#### Instructions to follow:
Throughout the listing below, show every line in which "must" occurs.

#### Material provided:

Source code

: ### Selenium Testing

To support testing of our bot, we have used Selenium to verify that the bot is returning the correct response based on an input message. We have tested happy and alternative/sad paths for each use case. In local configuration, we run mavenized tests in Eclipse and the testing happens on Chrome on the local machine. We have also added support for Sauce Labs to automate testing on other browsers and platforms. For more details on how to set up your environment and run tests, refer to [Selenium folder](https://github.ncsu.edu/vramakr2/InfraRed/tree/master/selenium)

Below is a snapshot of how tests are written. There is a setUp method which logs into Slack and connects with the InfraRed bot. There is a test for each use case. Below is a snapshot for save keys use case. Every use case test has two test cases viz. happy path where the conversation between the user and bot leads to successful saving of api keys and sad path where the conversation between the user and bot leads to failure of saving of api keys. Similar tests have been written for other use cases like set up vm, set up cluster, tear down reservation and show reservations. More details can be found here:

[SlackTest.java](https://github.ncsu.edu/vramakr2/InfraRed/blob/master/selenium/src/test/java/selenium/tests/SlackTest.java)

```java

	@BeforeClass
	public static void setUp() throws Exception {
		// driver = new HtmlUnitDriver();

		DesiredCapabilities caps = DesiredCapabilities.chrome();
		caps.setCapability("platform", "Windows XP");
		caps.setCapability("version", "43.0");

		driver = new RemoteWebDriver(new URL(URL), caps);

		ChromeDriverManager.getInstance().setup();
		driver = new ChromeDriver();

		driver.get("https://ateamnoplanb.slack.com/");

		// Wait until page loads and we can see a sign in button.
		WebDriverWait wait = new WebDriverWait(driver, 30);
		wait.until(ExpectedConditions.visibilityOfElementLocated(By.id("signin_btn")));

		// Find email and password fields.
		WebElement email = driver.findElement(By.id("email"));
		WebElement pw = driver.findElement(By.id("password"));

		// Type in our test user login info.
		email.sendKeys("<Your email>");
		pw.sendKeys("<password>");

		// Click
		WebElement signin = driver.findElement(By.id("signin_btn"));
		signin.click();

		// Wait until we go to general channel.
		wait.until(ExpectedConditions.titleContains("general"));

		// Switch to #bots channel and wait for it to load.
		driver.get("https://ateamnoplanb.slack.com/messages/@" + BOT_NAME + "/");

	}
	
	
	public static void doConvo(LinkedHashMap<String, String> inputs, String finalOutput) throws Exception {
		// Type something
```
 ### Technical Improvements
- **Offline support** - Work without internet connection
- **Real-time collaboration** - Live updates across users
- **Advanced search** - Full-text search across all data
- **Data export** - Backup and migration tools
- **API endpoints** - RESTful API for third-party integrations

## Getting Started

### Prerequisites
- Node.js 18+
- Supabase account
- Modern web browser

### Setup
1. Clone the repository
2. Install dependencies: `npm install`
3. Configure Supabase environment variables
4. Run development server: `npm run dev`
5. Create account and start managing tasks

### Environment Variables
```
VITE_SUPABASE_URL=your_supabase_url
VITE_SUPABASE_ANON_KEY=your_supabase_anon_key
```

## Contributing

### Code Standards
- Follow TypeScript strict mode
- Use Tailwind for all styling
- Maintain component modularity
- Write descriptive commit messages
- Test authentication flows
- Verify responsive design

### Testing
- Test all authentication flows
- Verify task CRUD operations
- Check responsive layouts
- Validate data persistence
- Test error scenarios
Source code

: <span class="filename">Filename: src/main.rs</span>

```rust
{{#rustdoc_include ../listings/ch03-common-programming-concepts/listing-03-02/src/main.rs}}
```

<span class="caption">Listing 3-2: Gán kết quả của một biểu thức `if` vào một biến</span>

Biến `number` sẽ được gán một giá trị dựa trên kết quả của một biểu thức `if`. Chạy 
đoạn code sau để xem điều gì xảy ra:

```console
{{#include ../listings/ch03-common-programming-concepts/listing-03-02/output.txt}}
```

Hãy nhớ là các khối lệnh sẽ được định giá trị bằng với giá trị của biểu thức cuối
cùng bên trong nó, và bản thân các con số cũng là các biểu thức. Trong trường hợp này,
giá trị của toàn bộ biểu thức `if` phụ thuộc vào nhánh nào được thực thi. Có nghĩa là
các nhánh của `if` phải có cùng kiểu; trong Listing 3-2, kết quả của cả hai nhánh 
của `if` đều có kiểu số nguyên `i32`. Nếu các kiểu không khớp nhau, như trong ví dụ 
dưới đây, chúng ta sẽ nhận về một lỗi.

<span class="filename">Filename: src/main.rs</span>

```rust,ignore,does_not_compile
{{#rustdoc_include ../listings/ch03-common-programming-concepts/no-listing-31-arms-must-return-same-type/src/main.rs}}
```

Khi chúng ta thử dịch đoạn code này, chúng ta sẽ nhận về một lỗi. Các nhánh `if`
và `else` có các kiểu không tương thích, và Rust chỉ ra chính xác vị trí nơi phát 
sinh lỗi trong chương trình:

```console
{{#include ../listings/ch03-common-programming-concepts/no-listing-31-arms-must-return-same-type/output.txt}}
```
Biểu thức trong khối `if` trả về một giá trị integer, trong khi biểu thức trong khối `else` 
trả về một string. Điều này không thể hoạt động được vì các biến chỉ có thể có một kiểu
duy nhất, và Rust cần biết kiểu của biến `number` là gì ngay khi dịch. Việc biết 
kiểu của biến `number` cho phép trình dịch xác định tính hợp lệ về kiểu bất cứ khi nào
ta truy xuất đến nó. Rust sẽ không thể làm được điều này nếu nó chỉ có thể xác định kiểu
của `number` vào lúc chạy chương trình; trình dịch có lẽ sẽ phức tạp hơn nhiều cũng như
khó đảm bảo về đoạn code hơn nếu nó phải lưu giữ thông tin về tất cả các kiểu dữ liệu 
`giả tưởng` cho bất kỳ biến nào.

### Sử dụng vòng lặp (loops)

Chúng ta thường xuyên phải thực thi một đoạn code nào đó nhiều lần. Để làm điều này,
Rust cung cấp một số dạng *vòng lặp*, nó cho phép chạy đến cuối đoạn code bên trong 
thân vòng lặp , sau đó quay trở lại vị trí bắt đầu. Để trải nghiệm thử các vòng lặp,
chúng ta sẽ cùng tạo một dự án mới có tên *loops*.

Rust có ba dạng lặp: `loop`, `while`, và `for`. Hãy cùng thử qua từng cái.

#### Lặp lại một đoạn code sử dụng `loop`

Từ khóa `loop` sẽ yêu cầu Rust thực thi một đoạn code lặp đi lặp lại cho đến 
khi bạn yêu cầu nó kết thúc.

#### Your solution:
{{#rustdoc_include ../listings/ch03-common-programming-concepts/no-listing-31-arms-must-return-same-type/src/main.rs}}
{{#include ../listings/ch03-common-programming-concepts/no-listing-31-arms-must-return-same-type/output.txt}}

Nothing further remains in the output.